Access Mediquip, a third-party benefit manager of surgical
implants for hospitals, is also in opposition. Access notes
that their business model of purchasing devices and assuming the
liability for workers' compensation claims management is
dependent on at least a portion of the pass-through. Access
argues that these services save hospitals significant amounts of
money through utilizing the scale of third party benefit
managers like Access.
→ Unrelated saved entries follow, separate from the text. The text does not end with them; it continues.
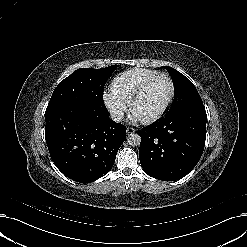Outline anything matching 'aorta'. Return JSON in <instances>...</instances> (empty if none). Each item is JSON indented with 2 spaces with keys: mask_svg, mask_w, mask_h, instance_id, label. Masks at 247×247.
I'll use <instances>...</instances> for the list:
<instances>
[{
  "mask_svg": "<svg viewBox=\"0 0 247 247\" xmlns=\"http://www.w3.org/2000/svg\"><path fill=\"white\" fill-rule=\"evenodd\" d=\"M127 142L130 146H139L141 142V137L137 133H131L127 137Z\"/></svg>",
  "mask_w": 247,
  "mask_h": 247,
  "instance_id": "1",
  "label": "aorta"
}]
</instances>
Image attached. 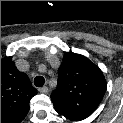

Access also argues that, due to their
experience with spinal hardware, they can steer payors towards
safer and more cost effective spinal hardware, which provides
secondary benefits to the workers' compensation system. Access
suggests that the Legislature pursue alternatives to the
complete elimination of the spinal pass-through, which would
allow companies like Access to continue to provide services to
hospitals but remove the "double-dipping" aspect of the current
reimbursement system.
Prior Legislation: SB 228 (Alarcon), Chapter 639, Statutes of
2003, codified the current spinal pass-through reimbursement.